Penny February 27, 2024

We’re officially a good chunk into 2024 now and with that comes the every-four-year clamor for a presidential election campaign that will give the United States the soap opera entertainment that they’ve so craved. With the campaign trail well underway for the two most likely candidates in Donald Trump and White House incumbent Joe Biden, there is growing coverage with polling and odds-setting forming a lynchpin of the media circus. However, there is a small contingent of critics who believe that the introduction of odds and betting markets on the next US president at sportsbooks and exchanges across the country and even further afield is problematic and sets an unwanted precedent that could ultimately influence the outcome of who lands the most important job in the world. Are they right and what does history show us in presidential betting?

Presidential betting

Exchanges and Sportsbooks “Commodifying Democracy”

The idea of betting markets for major events such as elections is not entirely new. For decades now, oddsmakers on sports betting sites have found ways to offer wagers on the outcomes of these events and, in many respects, any form of financial trading could be gamed in such a way that was effectively betting on fallouts from elections or other political machinations. You only need to look at those who used the Brexit referendum in the UK to bet against the Pound for one example. However, this latest outpouring of disdain has come following the financial exchange Kalshi’s request for approval to offer trading on this year’s US presidential election. According to a report by Al Jazeera, there was an instant response from progressives and senators who expressed their concerns on the topic. A press release from a group of these senators called this a “mass commodification of our democratic process” and explained that it presented an issue with its integrity. That is a strong stance to take and one that shows a sense of worry in the corridors of the political institutions of the country. 


The concern is understandable when considering the ramifications of being able to place a bet on something in which you are actively participating. Anyone who can vote in the election can also make a wager on the outcome, which is where this becomes problematic for many. Sydney Bryant of the Center for American Progress is quoted by that Al Jazeera report as saying that “electoral betting is really dangerous because it makes a huge financial incentive to voting”. This means that the odds that are most attractive may play a part in your vote, a sad indictment of the current political situation in the US. At the moment, according to polling data in The Economist, Trump is slightly ahead in the race. That is reflected in the betting odds and, as such, Biden sits at slightly longer odds. A bet on the 46th president to secure a second term would represent a fairly profitable one if it were to come home. That could swing a fence-sitter who was undecided on preference some would argue. Could this be the incentive for swing voters, then? Is a small win at the sportsbook or an exchange enough for someone to forget policy? That’s unclear but it’s clear that those in politics see it as a worrying potential.

Why is Presidential Betting a Problem Now?

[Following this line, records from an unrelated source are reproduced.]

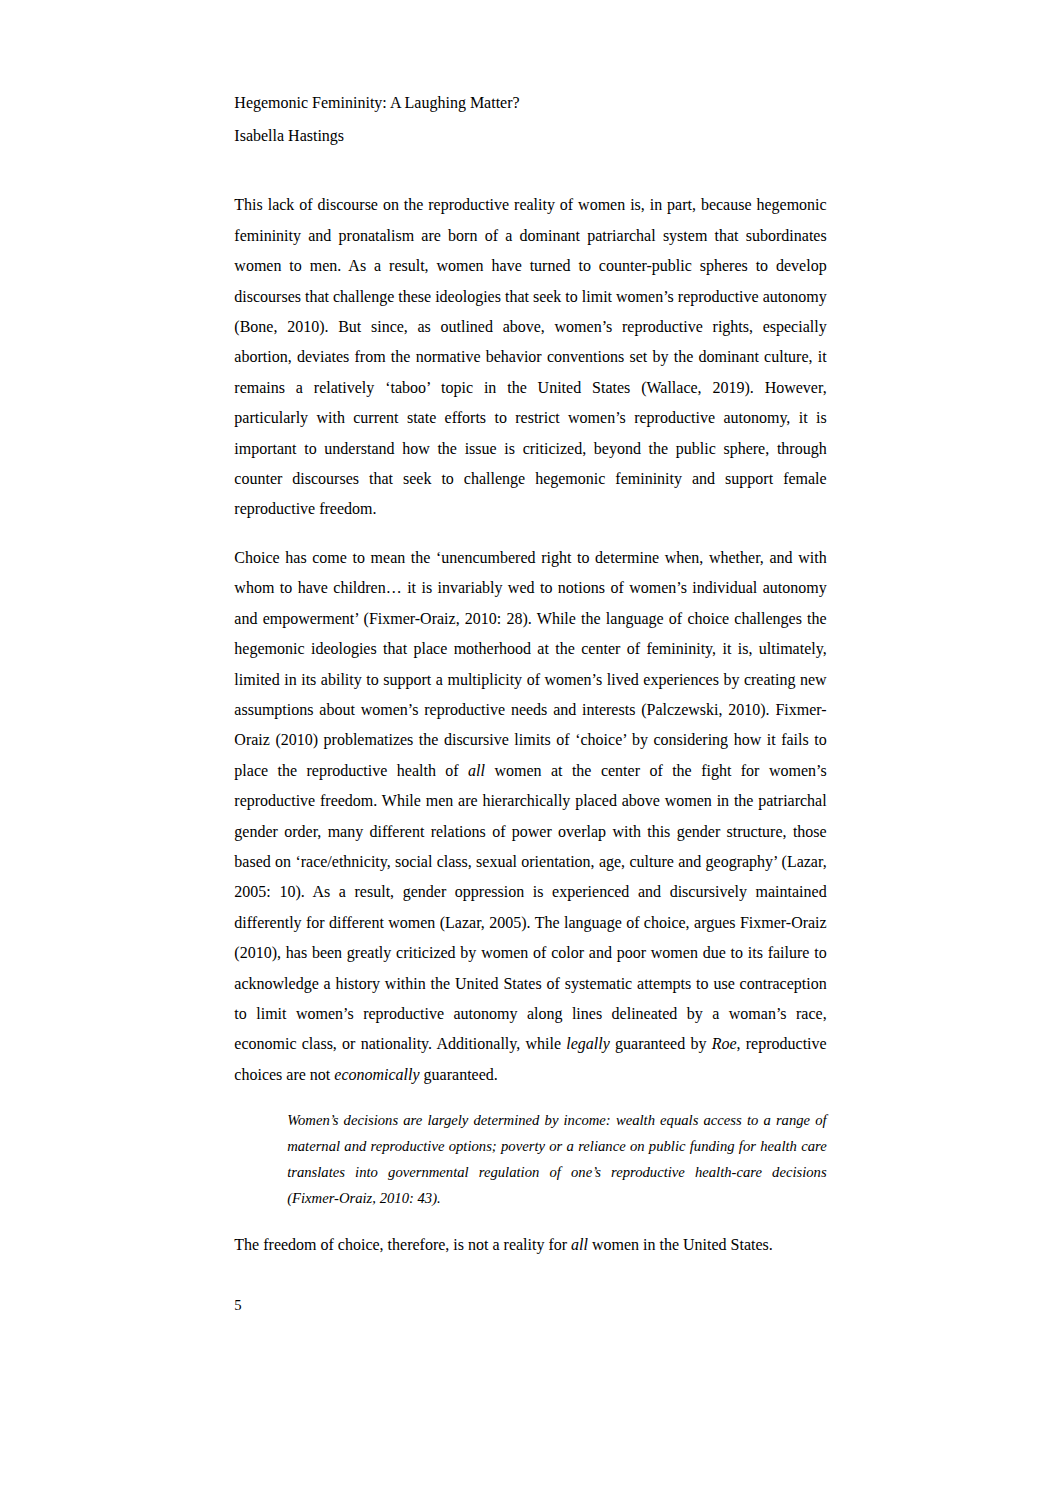Hegemonic Femininity: A Laughing Matter?
Isabella Hastings
This lack of discourse on the reproductive reality of women is, in part, because hegemonic femininity and pronatalism are born of a dominant patriarchal system that subordinates women to men. As a result, women have turned to counter-public spheres to develop discourses that challenge these ideologies that seek to limit women’s reproductive autonomy (Bone, 2010). But since, as outlined above, women’s reproductive rights, especially abortion, deviates from the normative behavior conventions set by the dominant culture, it remains a relatively ‘taboo’ topic in the United States (Wallace, 2019). However, particularly with current state efforts to restrict women’s reproductive autonomy, it is important to understand how the issue is criticized, beyond the public sphere, through counter discourses that seek to challenge hegemonic femininity and support female reproductive freedom.
Choice has come to mean the ‘unencumbered right to determine when, whether, and with whom to have children… it is invariably wed to notions of women’s individual autonomy and empowerment’ (Fixmer-Oraiz, 2010: 28). While the language of choice challenges the hegemonic ideologies that place motherhood at the center of femininity, it is, ultimately, limited in its ability to support a multiplicity of women’s lived experiences by creating new assumptions about women’s reproductive needs and interests (Palczewski, 2010). Fixmer-Oraiz (2010) problematizes the discursive limits of ‘choice’ by considering how it fails to place the reproductive health of all women at the center of the fight for women’s reproductive freedom. While men are hierarchically placed above women in the patriarchal gender order, many different relations of power overlap with this gender structure, those based on ‘race/ethnicity, social class, sexual orientation, age, culture and geography’ (Lazar, 2005: 10). As a result, gender oppression is experienced and discursively maintained differently for different women (Lazar, 2005). The language of choice, argues Fixmer-Oraiz (2010), has been greatly criticized by women of color and poor women due to its failure to acknowledge a history within the United States of systematic attempts to use contraception to limit women’s reproductive autonomy along lines delineated by a woman’s race, economic class, or nationality. Additionally, while legally guaranteed by Roe, reproductive choices are not economically guaranteed.
Women’s decisions are largely determined by income: wealth equals access to a range of maternal and reproductive options; poverty or a reliance on public funding for health care translates into governmental regulation of one’s reproductive health-care decisions (Fixmer-Oraiz, 2010: 43).
The freedom of choice, therefore, is not a reality for all women in the United States.
5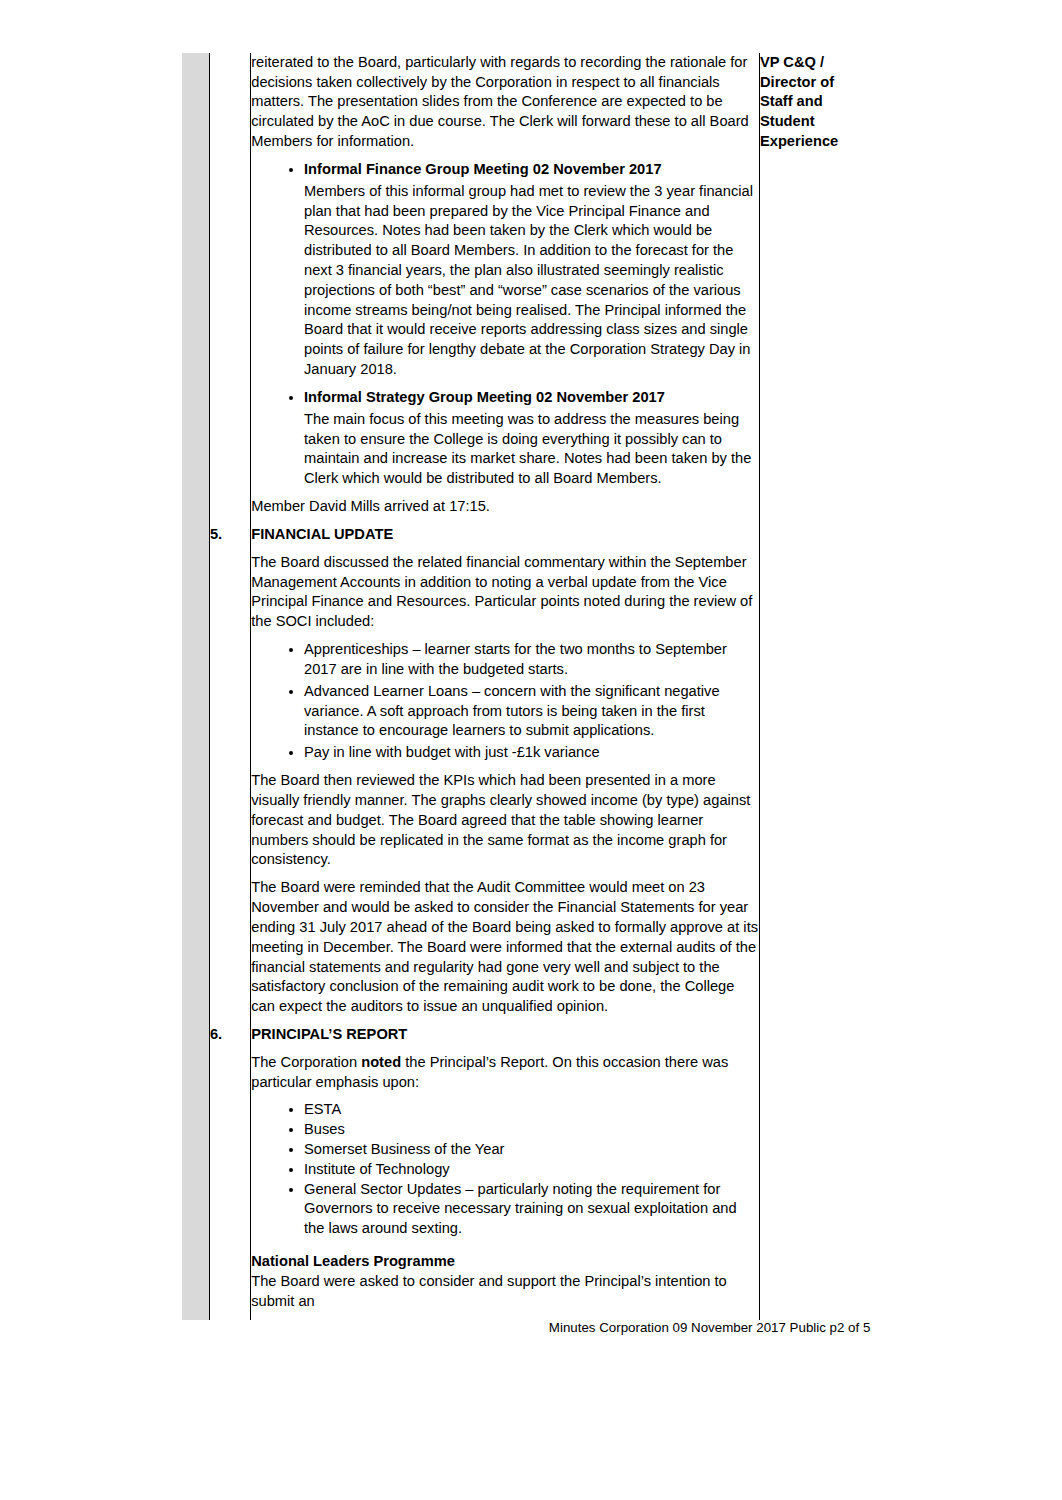| | | reiterated to the Board, particularly with regards to recording the rationale for decisions taken collectively by the Corporation in respect to all financials matters. The presentation slides from the Conference are expected to be circulated by the AoC in due course. The Clerk will forward these to all Board Members for information. Informal Finance Group Meeting 02 November 2017 Members of this informal group had met to review the 3 year financial plan that had been prepared by the Vice Principal Finance and Resources. Notes had been taken by the Clerk which would be distributed to all Board Members. In addition to the forecast for the next 3 financial years, the plan also illustrated seemingly realistic projections of both “best” and “worse” case scenarios of the various income streams being/not being realised. The Principal informed the Board that it would receive reports addressing class sizes and single points of failure for lengthy debate at the Corporation Strategy Day in January 2018. Informal Strategy Group Meeting 02 November 2017 The main focus of this meeting was to address the measures being taken to ensure the College is doing everything it possibly can to maintain and increase its market share. Notes had been taken by the Clerk which would be distributed to all Board Members. Member David Mills arrived at 17:15. | VP C&Q / Director of Staff and Student Experience |
| | 5. | Financial Update The Board discussed the related financial commentary within the September Management Accounts in addition to noting a verbal update from the Vice Principal Finance and Resources. Particular points noted during the review of the SOCI included: Apprenticeships – learner starts for the two months to September 2017 are in line with the budgeted starts. Advanced Learner Loans – concern with the significant negative variance. A soft approach from tutors is being taken in the first instance to encourage learners to submit applications. Pay in line with budget with just -£1k variance The Board then reviewed the KPIs which had been presented in a more visually friendly manner. The graphs clearly showed income (by type) against forecast and budget. The Board agreed that the table showing learner numbers should be replicated in the same format as the income graph for consistency. The Board were reminded that the Audit Committee would meet on 23 November and would be asked to consider the Financial Statements for year ending 31 July 2017 ahead of the Board being asked to formally approve at its meeting in December. The Board were informed that the external audits of the financial statements and regularity had gone very well and subject to the satisfactory conclusion of the remaining audit work to be done, the College can expect the auditors to issue an unqualified opinion. | |
| | 6. | Principal’s Report The Corporation noted the Principal’s Report. On this occasion there was particular emphasis upon: ESTA Buses Somerset Business of the Year Institute of Technology General Sector Updates – particularly noting the requirement for Governors to receive necessary training on sexual exploitation and the laws around sexting. National Leaders Programme The Board were asked to consider and support the Principal’s intention to submit an | |
Minutes Corporation 09 November 2017 Public p2 of 5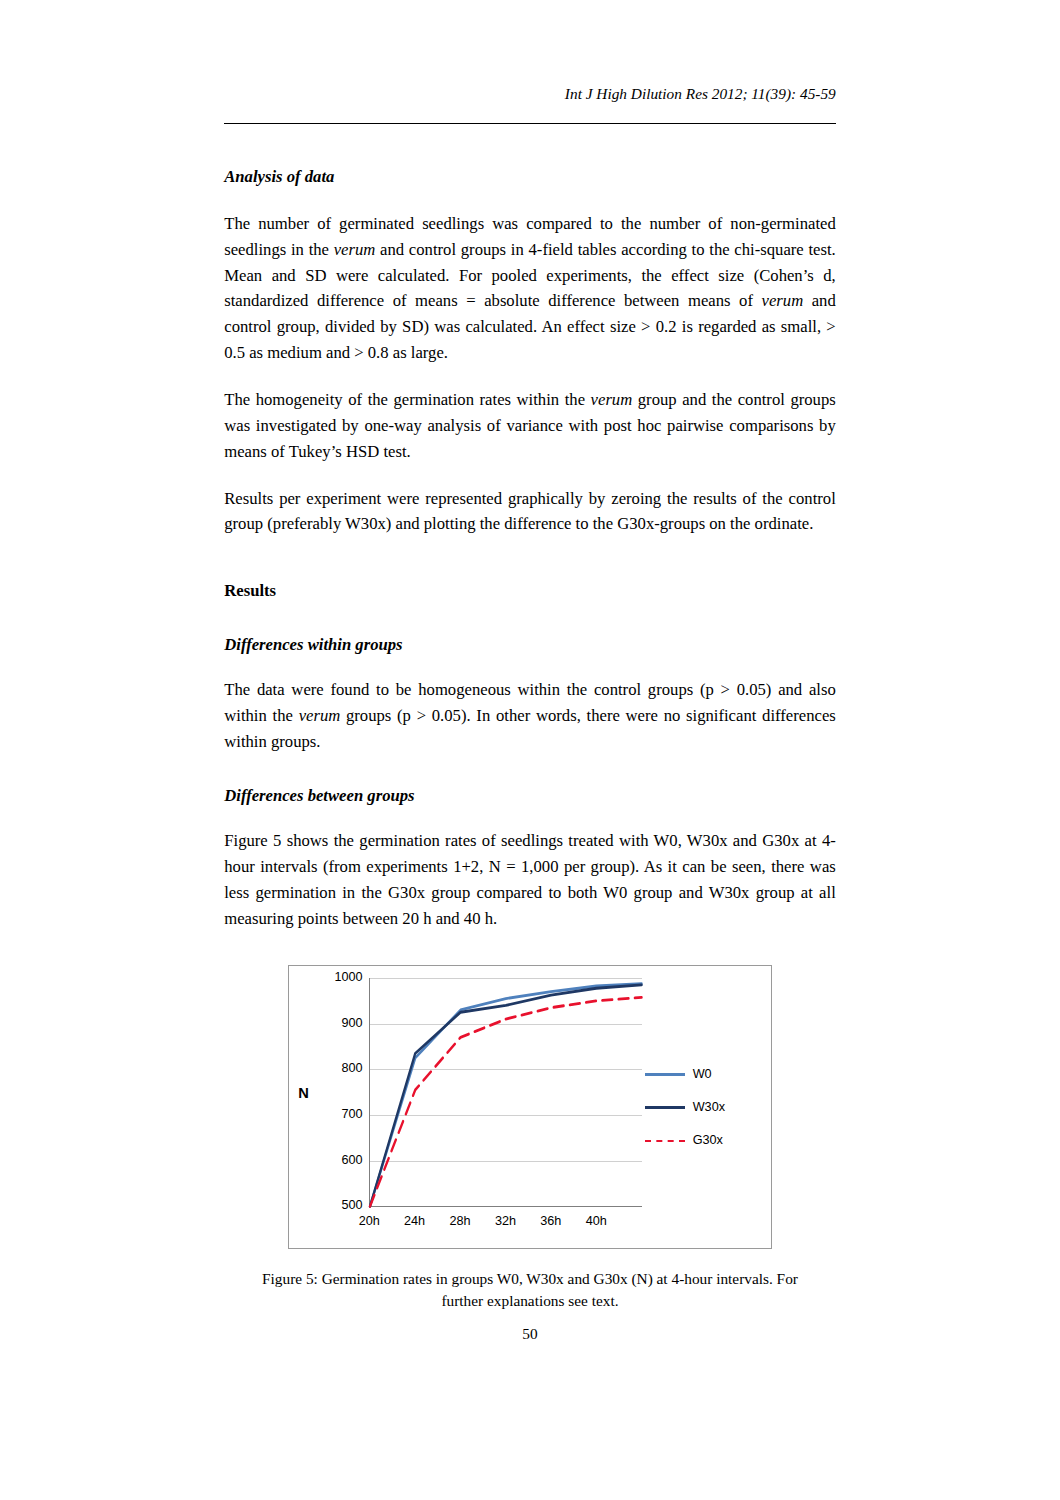Int J High Dilution Res 2012; 11(39): 45-59
Analysis of data
The number of germinated seedlings was compared to the number of non-germinated seedlings in the verum and control groups in 4-field tables according to the chi-square test. Mean and SD were calculated. For pooled experiments, the effect size (Cohen’s d, standardized difference of means = absolute difference between means of verum and control group, divided by SD) was calculated. An effect size > 0.2 is regarded as small, > 0.5 as medium and > 0.8 as large.
The homogeneity of the germination rates within the verum group and the control groups was investigated by one-way analysis of variance with post hoc pairwise comparisons by means of Tukey’s HSD test.
Results per experiment were represented graphically by zeroing the results of the control group (preferably W30x) and plotting the difference to the G30x-groups on the ordinate.
Results
Differences within groups
The data were found to be homogeneous within the control groups (p > 0.05) and also within the verum groups (p > 0.05). In other words, there were no significant differences within groups.
Differences between groups
Figure 5 shows the germination rates of seedlings treated with W0, W30x and G30x at 4-hour intervals (from experiments 1+2, N = 1,000 per group). As it can be seen, there was less germination in the G30x group compared to both W0 group and W30x group at all measuring points between 20 h and 40 h.
N
1000
900
800
700
600
500
20h 24h 28h 32h 36h 40h
W0
W30x
G30x
Figure 5: Germination rates in groups W0, W30x and G30x (N) at 4-hour intervals. For further explanations see text.
50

As mentioned, this sort of market has been around for some time now. It has been said that participating in a vote is a form of betting – you’re picking your favored outcome in the hope that it comes home and that you “win”. However, it is the politically contentious nature of the modern day that appears to be turning people off to the idea of the election making a home at sportsbooks. The New Yorker discussed in 2022 how, despite often predicting the outcome of elections with more accuracy than polling data, prediction betting on elections gamifies the civic process and, as mentioned, could incentivize certain voting behaviors. It also comes at a time where, universally, sportsbooks and gambling as a whole are being scrutinized and the availability of so many markets has become a bone of contention. More than anything, the negativity is on betting, rather than just the act of wagering on a presidential election.


It does seem that, while interest in predictive betting is at a high, there will be greater pushback from those in power who aim to protect what they see as the sanctity of the democratic process. But it’s clear that those looking to offer the market to bettors won’t back down and there will also likely be conversations on both sides on how to progress. Whether or not it is unethical or has any real effect on the outcomes of elections is unclear and would be difficult to ascertain. Because of that, we’ll likely hear this conversation every time we see the candidates hitting the campaign trail.